When their little ship, the Mayflower, returned to England, not one of their little band abandoned the call. They called on God to sustain them. And they accepted the timely help of the Wampanoag Indians, especially the English-speaking Squanto. Without this help, they might all have died.

The story of Plymouth Rock also reminds us of the Israelites in the Old Testament. They would place standing stones in key places to help them remember how God had led them, how He had watched over them. The Pilgrims identified most strongly with the people of God in the Bible. There may never have been so highly literate a community. All the Pilgrims eagerly learned to read words so that they might read the Word.

This Thanksgiving is a good time to remind our children of the many blessings that Our Lord has showered upon us in the past year. Even in this time of war and of deepening economic hardships, the harvests of our fields are still abundant.

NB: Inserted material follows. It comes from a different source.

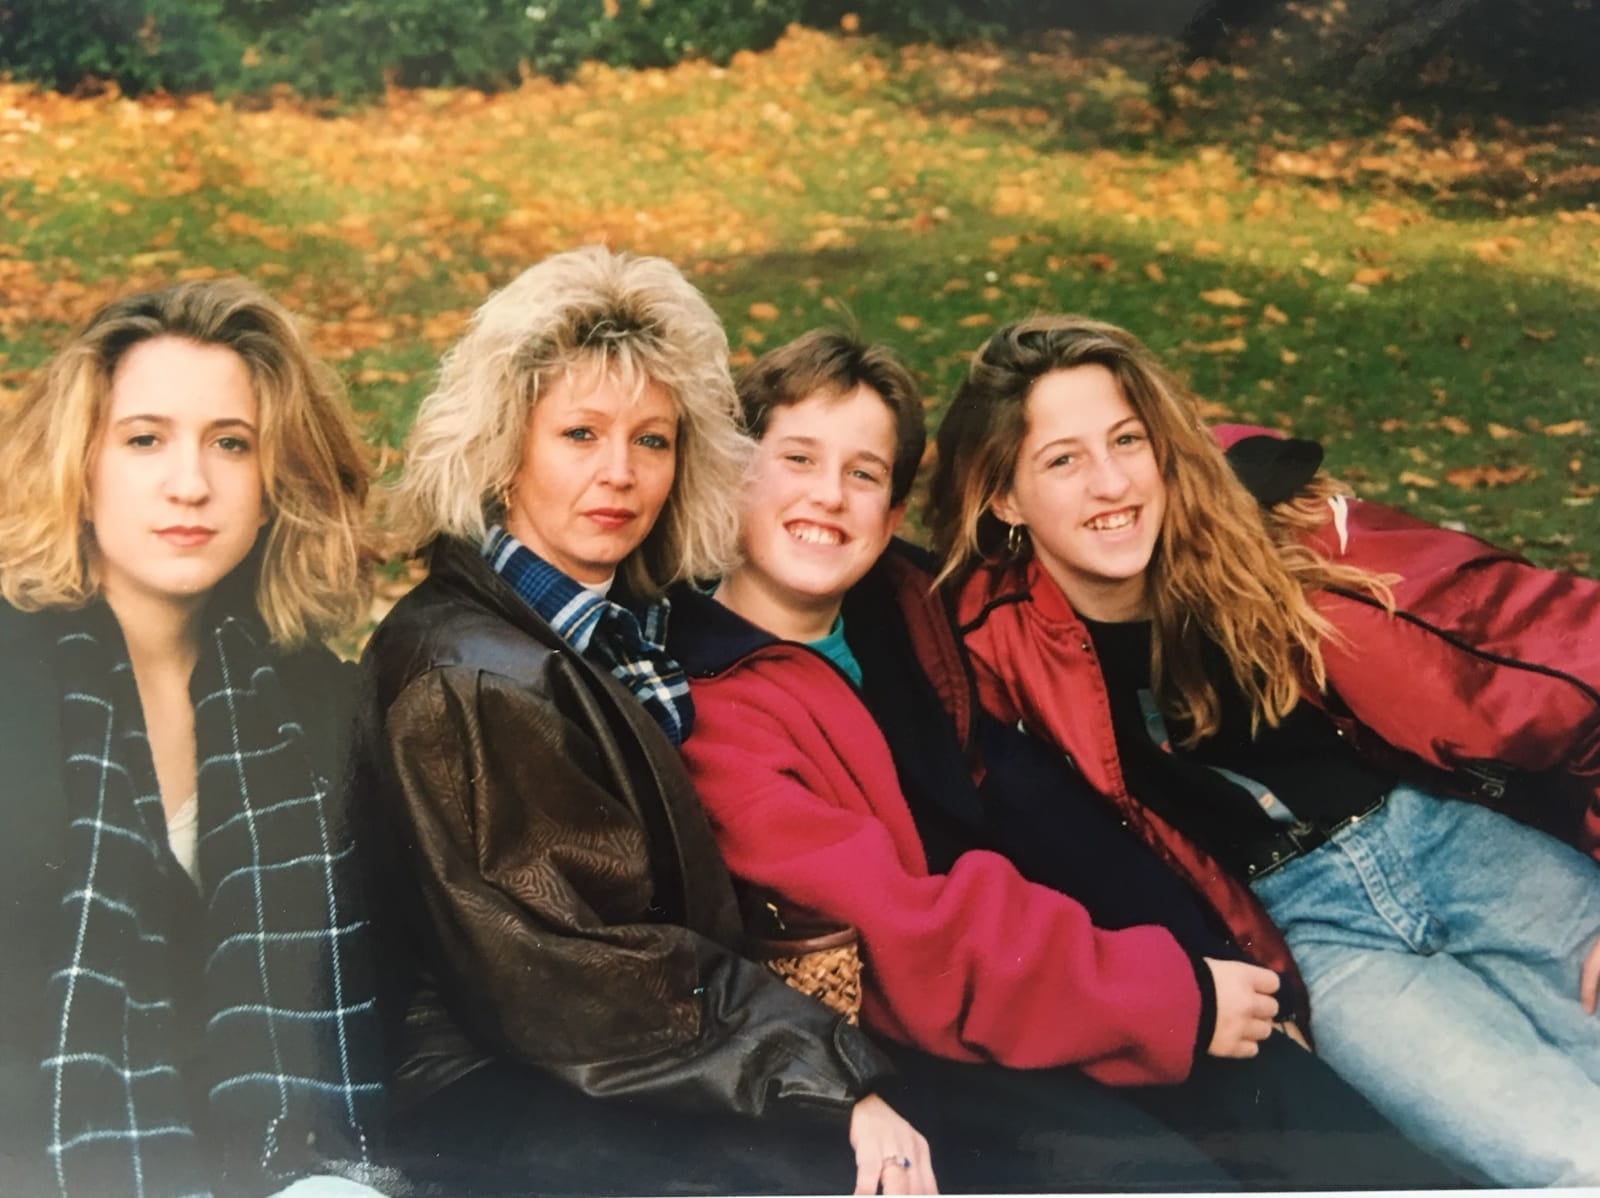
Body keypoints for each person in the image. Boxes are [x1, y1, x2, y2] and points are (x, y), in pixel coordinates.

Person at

Our people have been spared further terrorist attacks, and we passed through a hotly contested election without the violence that too often mars political conflict in less happy lands.

Most of all, we give thanks for the joys of family life. When we gather around a holiday table, the faith, love, and commitment of mothers and fathers, sisters and brothers bind our family circle. Let us also remember to give thanks to God for the brave young men and women who stand guard for us and our blood-bought freedoms in distant lands.

And let us resolve in this season to live as "living stones [who] are being built into a spiritual house." (1 Peter 2:4-5)
God bless you and Happy Thanksgiving.